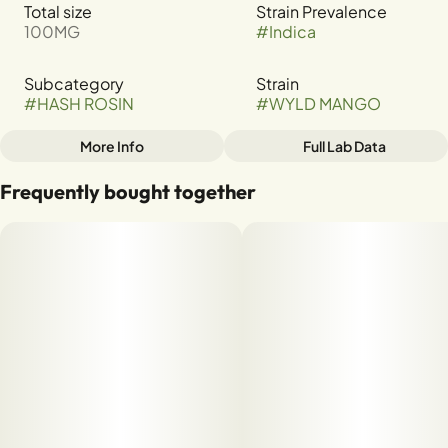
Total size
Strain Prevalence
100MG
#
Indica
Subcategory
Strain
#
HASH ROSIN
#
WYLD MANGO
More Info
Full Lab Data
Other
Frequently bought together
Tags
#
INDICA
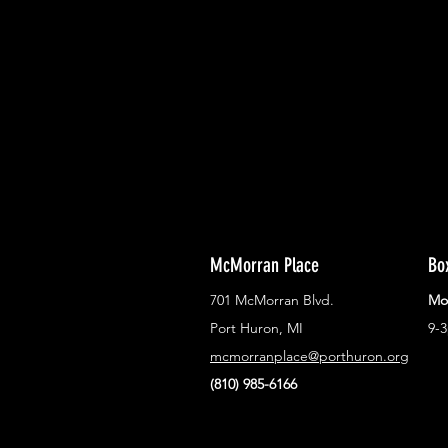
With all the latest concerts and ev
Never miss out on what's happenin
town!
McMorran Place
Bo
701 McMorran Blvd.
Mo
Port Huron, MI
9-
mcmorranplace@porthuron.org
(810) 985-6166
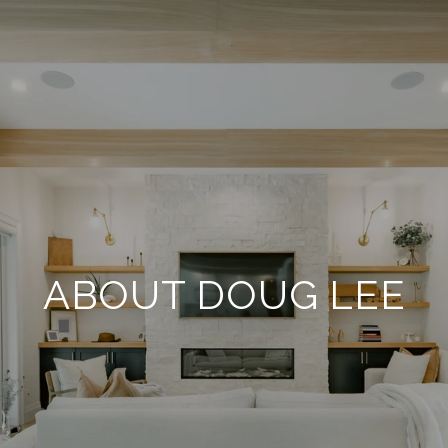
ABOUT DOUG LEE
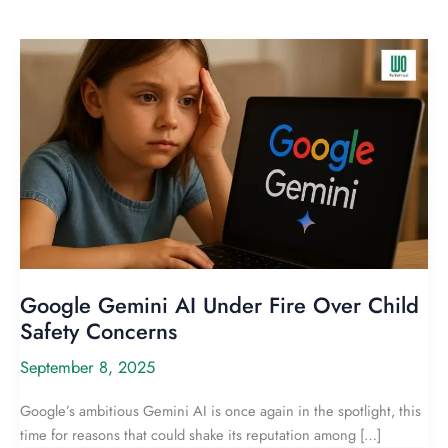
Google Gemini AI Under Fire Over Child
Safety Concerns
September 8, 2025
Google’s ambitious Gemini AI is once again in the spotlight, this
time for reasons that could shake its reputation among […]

────────────────────

* [Task]
Transcribe every line in the entries above, taking out only the images.

* [Expected output]
Total size
Strain Prevalence
100MG
#
Indica
Subcategory
Strain
#
HASH ROSIN
#
WYLD MANGO
More Info
Full Lab Data
Other
Frequently bought together
Tags
#
INDICA
With all the latest concerts and ev
Never miss out on what's happenin
town!
McMorran Place
Bo
701 McMorran Blvd.
Mo
Port Huron, MI
9-
mcmorranplace@porthuron.org
(810) 985-6166
ABOUT DOUG LEE
Google Gemini AI Under Fire Over Child
Safety Concerns
September 8, 2025
Google’s ambitious Gemini AI is once again in the spotlight, this
time for reasons that could shake its reputation among […]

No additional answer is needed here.